The PDF has hard line-breaks in places that the word document just visually wraps to the next line. As such, ExamDiff concludes that they are very different.
Is there a way to get ExamDiff to examine sentences rather than lines?
I've tried:
Replacing \n with spaces in ExamDiff
Playing with the wrap type and width settings in ExamDiff
Converting the word document to PDF, but this ends up producing a PDF with slightly different wrapping to the other PDF
Playing with the margins in Microsoft Word to achieve the same PDF wrapping
No, there's really no way to do it in EDP. If there was a tool that converts linebreaks within sentences to spaces, it could be used as a plug-in in EDP, but I don't know of such tool.

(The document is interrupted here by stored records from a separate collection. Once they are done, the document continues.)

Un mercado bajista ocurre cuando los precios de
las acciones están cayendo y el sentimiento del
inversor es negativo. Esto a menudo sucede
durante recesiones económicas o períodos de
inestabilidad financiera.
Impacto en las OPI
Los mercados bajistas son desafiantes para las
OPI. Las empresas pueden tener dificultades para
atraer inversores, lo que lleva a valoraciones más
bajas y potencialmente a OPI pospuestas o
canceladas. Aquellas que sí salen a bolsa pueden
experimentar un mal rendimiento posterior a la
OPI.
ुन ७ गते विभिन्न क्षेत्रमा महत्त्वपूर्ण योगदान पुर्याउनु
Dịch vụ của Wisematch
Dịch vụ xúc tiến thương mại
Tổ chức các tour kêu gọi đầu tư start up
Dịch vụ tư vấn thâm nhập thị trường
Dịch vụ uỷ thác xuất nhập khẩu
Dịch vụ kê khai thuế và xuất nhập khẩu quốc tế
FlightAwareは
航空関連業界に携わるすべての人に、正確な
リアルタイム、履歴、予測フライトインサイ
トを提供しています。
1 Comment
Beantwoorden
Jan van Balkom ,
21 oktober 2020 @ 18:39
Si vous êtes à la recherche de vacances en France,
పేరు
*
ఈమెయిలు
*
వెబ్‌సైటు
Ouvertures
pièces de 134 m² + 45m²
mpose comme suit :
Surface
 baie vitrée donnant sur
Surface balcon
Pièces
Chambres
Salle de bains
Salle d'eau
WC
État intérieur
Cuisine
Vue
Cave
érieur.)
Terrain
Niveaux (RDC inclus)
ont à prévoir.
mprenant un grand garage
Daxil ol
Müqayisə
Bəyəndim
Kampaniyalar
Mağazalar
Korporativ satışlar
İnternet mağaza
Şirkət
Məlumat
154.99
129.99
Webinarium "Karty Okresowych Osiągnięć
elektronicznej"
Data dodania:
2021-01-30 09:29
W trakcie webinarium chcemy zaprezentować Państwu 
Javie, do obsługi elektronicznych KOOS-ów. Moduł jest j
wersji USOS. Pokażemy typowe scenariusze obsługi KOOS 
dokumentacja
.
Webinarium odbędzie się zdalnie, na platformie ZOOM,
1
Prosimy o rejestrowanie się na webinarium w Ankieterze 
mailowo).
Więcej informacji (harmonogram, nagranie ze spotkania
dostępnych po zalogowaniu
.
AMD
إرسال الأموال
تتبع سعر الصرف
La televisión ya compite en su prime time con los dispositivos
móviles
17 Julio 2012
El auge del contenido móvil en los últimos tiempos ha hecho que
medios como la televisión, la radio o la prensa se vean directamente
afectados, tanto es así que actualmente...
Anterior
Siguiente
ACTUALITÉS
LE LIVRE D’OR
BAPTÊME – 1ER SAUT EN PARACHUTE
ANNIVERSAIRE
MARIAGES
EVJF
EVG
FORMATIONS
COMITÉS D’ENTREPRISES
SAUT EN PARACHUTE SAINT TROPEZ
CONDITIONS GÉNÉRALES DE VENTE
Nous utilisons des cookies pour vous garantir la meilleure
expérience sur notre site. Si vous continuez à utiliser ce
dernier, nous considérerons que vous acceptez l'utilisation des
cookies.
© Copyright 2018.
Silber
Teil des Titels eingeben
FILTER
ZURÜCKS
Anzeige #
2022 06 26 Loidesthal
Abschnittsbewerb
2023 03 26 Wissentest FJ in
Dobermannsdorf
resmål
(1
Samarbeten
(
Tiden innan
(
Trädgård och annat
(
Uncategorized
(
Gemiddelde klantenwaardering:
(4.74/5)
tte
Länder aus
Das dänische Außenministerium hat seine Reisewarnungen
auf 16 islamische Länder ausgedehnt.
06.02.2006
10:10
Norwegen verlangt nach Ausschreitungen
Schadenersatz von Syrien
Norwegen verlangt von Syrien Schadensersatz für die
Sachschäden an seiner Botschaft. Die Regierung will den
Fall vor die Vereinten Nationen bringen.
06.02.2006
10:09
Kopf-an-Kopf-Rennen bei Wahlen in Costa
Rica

In the end I used this process to make the files comparable:
- From ExamDiff, copy the text from the left pane into Notepad++
- In Notepad++
//The following removes carriage returns
Press Ctrl+H
Find what: \r\n
Replace with: (leave this blank)
Search mode: Regular Expression
Click 'Replace All'
//The following places each sentence on its own line
Press Ctrl+H
Find what: \.
Replace with: \n
Search mode: Regular Expression
Click 'Replace All'
- Do the same for the PDF content from ExamDiff
- Now create a new ExamDiff window and compare the two texts from Notepad++
If it's the process you described, you could write two scripts, one for .DOC files and the other for .PDF, using, say, sed, and use them as additional plug-ins for these respective file types (Options | Tools | Plug-ins).